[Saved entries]
* * * * * * * * *

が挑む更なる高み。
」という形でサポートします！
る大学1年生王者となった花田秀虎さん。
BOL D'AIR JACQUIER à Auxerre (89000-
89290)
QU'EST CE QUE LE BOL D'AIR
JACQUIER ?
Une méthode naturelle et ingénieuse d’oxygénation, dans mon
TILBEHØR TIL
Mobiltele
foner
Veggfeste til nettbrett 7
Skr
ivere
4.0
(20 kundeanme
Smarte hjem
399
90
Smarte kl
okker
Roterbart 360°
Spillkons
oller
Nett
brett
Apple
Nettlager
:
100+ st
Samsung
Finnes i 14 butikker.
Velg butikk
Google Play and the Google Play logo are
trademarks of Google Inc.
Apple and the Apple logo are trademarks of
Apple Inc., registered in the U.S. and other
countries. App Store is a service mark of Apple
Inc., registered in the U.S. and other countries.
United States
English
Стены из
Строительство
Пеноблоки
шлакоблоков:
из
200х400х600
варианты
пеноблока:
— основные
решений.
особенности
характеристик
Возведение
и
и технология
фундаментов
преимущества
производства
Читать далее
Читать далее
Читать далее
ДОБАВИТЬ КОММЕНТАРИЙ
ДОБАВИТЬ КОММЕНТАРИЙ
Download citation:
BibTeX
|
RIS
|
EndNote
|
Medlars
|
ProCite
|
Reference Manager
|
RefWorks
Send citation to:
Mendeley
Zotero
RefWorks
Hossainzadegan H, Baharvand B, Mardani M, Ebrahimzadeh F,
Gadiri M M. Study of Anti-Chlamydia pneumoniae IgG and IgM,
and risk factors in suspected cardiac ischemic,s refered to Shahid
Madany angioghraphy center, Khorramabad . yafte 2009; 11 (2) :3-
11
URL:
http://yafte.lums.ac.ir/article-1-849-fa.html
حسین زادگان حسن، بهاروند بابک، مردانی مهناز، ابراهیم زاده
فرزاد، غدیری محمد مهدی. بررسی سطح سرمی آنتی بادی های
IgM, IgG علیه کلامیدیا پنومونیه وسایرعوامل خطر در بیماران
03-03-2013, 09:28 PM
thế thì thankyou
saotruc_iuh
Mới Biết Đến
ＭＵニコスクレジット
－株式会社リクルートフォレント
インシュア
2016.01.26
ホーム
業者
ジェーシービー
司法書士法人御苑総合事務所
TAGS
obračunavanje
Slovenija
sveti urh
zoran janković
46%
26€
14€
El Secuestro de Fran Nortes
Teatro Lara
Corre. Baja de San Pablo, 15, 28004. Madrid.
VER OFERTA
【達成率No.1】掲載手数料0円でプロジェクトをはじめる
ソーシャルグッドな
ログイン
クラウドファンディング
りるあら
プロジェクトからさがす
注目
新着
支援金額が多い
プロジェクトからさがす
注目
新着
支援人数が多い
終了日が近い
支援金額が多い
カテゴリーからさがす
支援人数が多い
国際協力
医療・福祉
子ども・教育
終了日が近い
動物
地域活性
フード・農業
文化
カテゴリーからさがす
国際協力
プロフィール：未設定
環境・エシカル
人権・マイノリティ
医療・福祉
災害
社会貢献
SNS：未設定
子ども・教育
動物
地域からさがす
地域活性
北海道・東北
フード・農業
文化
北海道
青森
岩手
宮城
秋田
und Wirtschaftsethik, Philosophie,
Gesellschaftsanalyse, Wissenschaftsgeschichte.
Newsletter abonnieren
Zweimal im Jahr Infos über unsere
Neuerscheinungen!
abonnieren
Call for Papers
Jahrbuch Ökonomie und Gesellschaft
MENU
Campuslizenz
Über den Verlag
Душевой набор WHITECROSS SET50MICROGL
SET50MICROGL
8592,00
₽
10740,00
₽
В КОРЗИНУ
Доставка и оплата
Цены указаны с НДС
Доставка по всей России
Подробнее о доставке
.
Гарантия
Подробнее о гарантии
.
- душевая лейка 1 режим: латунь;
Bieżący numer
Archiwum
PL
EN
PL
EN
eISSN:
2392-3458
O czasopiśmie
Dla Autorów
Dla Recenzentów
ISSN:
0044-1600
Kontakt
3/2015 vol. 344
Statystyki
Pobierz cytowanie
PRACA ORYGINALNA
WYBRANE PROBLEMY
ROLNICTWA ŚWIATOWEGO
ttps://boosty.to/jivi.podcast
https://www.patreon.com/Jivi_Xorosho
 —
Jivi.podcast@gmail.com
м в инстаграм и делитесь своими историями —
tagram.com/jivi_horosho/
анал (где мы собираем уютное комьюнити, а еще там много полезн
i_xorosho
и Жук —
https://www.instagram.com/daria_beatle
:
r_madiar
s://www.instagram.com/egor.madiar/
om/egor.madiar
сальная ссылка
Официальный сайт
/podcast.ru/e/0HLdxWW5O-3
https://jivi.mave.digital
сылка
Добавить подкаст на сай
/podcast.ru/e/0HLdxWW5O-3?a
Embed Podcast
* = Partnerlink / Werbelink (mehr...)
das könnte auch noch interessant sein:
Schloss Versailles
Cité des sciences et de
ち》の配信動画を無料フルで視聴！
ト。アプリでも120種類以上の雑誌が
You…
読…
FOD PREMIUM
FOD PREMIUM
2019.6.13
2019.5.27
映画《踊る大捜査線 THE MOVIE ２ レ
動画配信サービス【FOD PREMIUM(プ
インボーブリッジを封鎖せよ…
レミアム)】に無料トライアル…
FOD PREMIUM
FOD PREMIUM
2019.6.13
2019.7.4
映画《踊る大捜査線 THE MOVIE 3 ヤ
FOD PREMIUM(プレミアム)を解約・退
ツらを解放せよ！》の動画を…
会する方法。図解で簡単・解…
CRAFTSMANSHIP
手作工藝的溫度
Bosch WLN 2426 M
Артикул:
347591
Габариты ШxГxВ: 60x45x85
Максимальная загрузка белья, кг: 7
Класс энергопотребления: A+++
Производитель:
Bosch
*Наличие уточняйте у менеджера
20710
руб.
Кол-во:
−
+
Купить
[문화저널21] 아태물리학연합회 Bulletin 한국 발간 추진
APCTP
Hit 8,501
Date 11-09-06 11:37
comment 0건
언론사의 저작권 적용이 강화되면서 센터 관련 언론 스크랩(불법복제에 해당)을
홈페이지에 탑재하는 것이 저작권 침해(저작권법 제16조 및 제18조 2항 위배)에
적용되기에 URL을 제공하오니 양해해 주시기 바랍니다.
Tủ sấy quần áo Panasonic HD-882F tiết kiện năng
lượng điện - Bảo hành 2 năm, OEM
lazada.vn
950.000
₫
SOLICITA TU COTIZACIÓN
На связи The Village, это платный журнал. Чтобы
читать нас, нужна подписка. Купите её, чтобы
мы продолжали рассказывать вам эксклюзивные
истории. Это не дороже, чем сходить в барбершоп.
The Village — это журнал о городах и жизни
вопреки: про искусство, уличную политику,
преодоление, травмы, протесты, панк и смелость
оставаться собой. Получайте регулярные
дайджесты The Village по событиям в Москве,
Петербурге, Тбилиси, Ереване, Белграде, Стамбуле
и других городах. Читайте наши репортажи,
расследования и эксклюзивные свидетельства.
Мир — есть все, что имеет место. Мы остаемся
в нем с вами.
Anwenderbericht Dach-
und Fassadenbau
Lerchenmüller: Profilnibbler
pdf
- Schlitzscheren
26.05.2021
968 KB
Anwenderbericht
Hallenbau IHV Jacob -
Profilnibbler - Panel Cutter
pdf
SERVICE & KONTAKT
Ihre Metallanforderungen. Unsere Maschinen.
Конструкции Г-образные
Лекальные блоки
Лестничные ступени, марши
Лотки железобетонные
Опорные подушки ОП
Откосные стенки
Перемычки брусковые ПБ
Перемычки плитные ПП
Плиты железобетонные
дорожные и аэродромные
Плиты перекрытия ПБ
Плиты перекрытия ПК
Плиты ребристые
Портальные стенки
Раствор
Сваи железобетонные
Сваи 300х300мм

* * * * * * * * *

_Task statement:_ Reproduce every line of the items above without changing anything.

_Answer box:_
が挑む更なる高み。
」という形でサポートします！
る大学1年生王者となった花田秀虎さん。
BOL D'AIR JACQUIER à Auxerre (89000-
89290)
QU'EST CE QUE LE BOL D'AIR
JACQUIER ?
Une méthode naturelle et ingénieuse d’oxygénation, dans mon
TILBEHØR TIL
Mobiltele
foner
Veggfeste til nettbrett 7
Skr
ivere
4.0
(20 kundeanme
Smarte hjem
399
90
Smarte kl
okker
Roterbart 360°
Spillkons
oller
Nett
brett
Apple
Nettlager
:
100+ st
Samsung
Finnes i 14 butikker.
Velg butikk
Google Play and the Google Play logo are
trademarks of Google Inc.
Apple and the Apple logo are trademarks of
Apple Inc., registered in the U.S. and other
countries. App Store is a service mark of Apple
Inc., registered in the U.S. and other countries.
United States
English
Стены из
Строительство
Пеноблоки
шлакоблоков:
из
200х400х600
варианты
пеноблока:
— основные
решений.
особенности
характеристик
Возведение
и
и технология
фундаментов
преимущества
производства
Читать далее
Читать далее
Читать далее
ДОБАВИТЬ КОММЕНТАРИЙ
ДОБАВИТЬ КОММЕНТАРИЙ
Download citation:
BibTeX
|
RIS
|
EndNote
|
Medlars
|
ProCite
|
Reference Manager
|
RefWorks
Send citation to:
Mendeley
Zotero
RefWorks
Hossainzadegan H, Baharvand B, Mardani M, Ebrahimzadeh F,
Gadiri M M. Study of Anti-Chlamydia pneumoniae IgG and IgM,
and risk factors in suspected cardiac ischemic,s refered to Shahid
Madany angioghraphy center, Khorramabad . yafte 2009; 11 (2) :3-
11
URL:
http://yafte.lums.ac.ir/article-1-849-fa.html
حسین زادگان حسن، بهاروند بابک، مردانی مهناز، ابراهیم زاده
فرزاد، غدیری محمد مهدی. بررسی سطح سرمی آنتی بادی های
IgM, IgG علیه کلامیدیا پنومونیه وسایرعوامل خطر در بیماران
03-03-2013, 09:28 PM
thế thì thankyou
saotruc_iuh
Mới Biết Đến
ＭＵニコスクレジット
－株式会社リクルートフォレント
インシュア
2016.01.26
ホーム
業者
ジェーシービー
司法書士法人御苑総合事務所
TAGS
obračunavanje
Slovenija
sveti urh
zoran janković
46%
26€
14€
El Secuestro de Fran Nortes
Teatro Lara
Corre. Baja de San Pablo, 15, 28004. Madrid.
VER OFERTA
【達成率No.1】掲載手数料0円でプロジェクトをはじめる
ソーシャルグッドな
ログイン
クラウドファンディング
りるあら
プロジェクトからさがす
注目
新着
支援金額が多い
プロジェクトからさがす
注目
新着
支援人数が多い
終了日が近い
支援金額が多い
カテゴリーからさがす
支援人数が多い
国際協力
医療・福祉
子ども・教育
終了日が近い
動物
地域活性
フード・農業
文化
カテゴリーからさがす
国際協力
プロフィール：未設定
環境・エシカル
人権・マイノリティ
医療・福祉
災害
社会貢献
SNS：未設定
子ども・教育
動物
地域からさがす
地域活性
北海道・東北
フード・農業
文化
北海道
青森
岩手
宮城
秋田
und Wirtschaftsethik, Philosophie,
Gesellschaftsanalyse, Wissenschaftsgeschichte.
Newsletter abonnieren
Zweimal im Jahr Infos über unsere
Neuerscheinungen!
abonnieren
Call for Papers
Jahrbuch Ökonomie und Gesellschaft
MENU
Campuslizenz
Über den Verlag
Душевой набор WHITECROSS SET50MICROGL
SET50MICROGL
8592,00
₽
10740,00
₽
В КОРЗИНУ
Доставка и оплата
Цены указаны с НДС
Доставка по всей России
Подробнее о доставке
.
Гарантия
Подробнее о гарантии
.
- душевая лейка 1 режим: латунь;
Bieżący numer
Archiwum
PL
EN
PL
EN
eISSN:
2392-3458
O czasopiśmie
Dla Autorów
Dla Recenzentów
ISSN:
0044-1600
Kontakt
3/2015 vol. 344
Statystyki
Pobierz cytowanie
PRACA ORYGINALNA
WYBRANE PROBLEMY
ROLNICTWA ŚWIATOWEGO
ttps://boosty.to/jivi.podcast
https://www.patreon.com/Jivi_Xorosho
 —
Jivi.podcast@gmail.com
м в инстаграм и делитесь своими историями —
tagram.com/jivi_horosho/
анал (где мы собираем уютное комьюнити, а еще там много полезн
i_xorosho
и Жук —
https://www.instagram.com/daria_beatle
:
r_madiar
s://www.instagram.com/egor.madiar/
om/egor.madiar
сальная ссылка
Официальный сайт
/podcast.ru/e/0HLdxWW5O-3
https://jivi.mave.digital
сылка
Добавить подкаст на сай
/podcast.ru/e/0HLdxWW5O-3?a
Embed Podcast
* = Partnerlink / Werbelink (mehr...)
das könnte auch noch interessant sein:
Schloss Versailles
Cité des sciences et de
ち》の配信動画を無料フルで視聴！
ト。アプリでも120種類以上の雑誌が
You…
読…
FOD PREMIUM
FOD PREMIUM
2019.6.13
2019.5.27
映画《踊る大捜査線 THE MOVIE ２ レ
動画配信サービス【FOD PREMIUM(プ
インボーブリッジを封鎖せよ…
レミアム)】に無料トライアル…
FOD PREMIUM
FOD PREMIUM
2019.6.13
2019.7.4
映画《踊る大捜査線 THE MOVIE 3 ヤ
FOD PREMIUM(プレミアム)を解約・退
ツらを解放せよ！》の動画を…
会する方法。図解で簡単・解…
CRAFTSMANSHIP
手作工藝的溫度
Bosch WLN 2426 M
Артикул:
347591
Габариты ШxГxВ: 60x45x85
Максимальная загрузка белья, кг: 7
Класс энергопотребления: A+++
Производитель:
Bosch
*Наличие уточняйте у менеджера
20710
руб.
Кол-во:
−
+
Купить
[문화저널21] 아태물리학연합회 Bulletin 한국 발간 추진
APCTP
Hit 8,501
Date 11-09-06 11:37
comment 0건
언론사의 저작권 적용이 강화되면서 센터 관련 언론 스크랩(불법복제에 해당)을
홈페이지에 탑재하는 것이 저작권 침해(저작권법 제16조 및 제18조 2항 위배)에
적용되기에 URL을 제공하오니 양해해 주시기 바랍니다.
Tủ sấy quần áo Panasonic HD-882F tiết kiện năng
lượng điện - Bảo hành 2 năm, OEM
lazada.vn
950.000
₫
SOLICITA TU COTIZACIÓN
На связи The Village, это платный журнал. Чтобы
читать нас, нужна подписка. Купите её, чтобы
мы продолжали рассказывать вам эксклюзивные
истории. Это не дороже, чем сходить в барбершоп.
The Village — это журнал о городах и жизни
вопреки: про искусство, уличную политику,
преодоление, травмы, протесты, панк и смелость
оставаться собой. Получайте регулярные
дайджесты The Village по событиям в Москве,
Петербурге, Тбилиси, Ереване, Белграде, Стамбуле
и других городах. Читайте наши репортажи,
расследования и эксклюзивные свидетельства.
Мир — есть все, что имеет место. Мы остаемся
в нем с вами.
Anwenderbericht Dach-
und Fassadenbau
Lerchenmüller: Profilnibbler
pdf
- Schlitzscheren
26.05.2021
968 KB
Anwenderbericht
Hallenbau IHV Jacob -
Profilnibbler - Panel Cutter
pdf
SERVICE & KONTAKT
Ihre Metallanforderungen. Unsere Maschinen.
Конструкции Г-образные
Лекальные блоки
Лестничные ступени, марши
Лотки железобетонные
Опорные подушки ОП
Откосные стенки
Перемычки брусковые ПБ
Перемычки плитные ПП
Плиты железобетонные
дорожные и аэродромные
Плиты перекрытия ПБ
Плиты перекрытия ПК
Плиты ребристые
Портальные стенки
Раствор
Сваи железобетонные
Сваи 300х300мм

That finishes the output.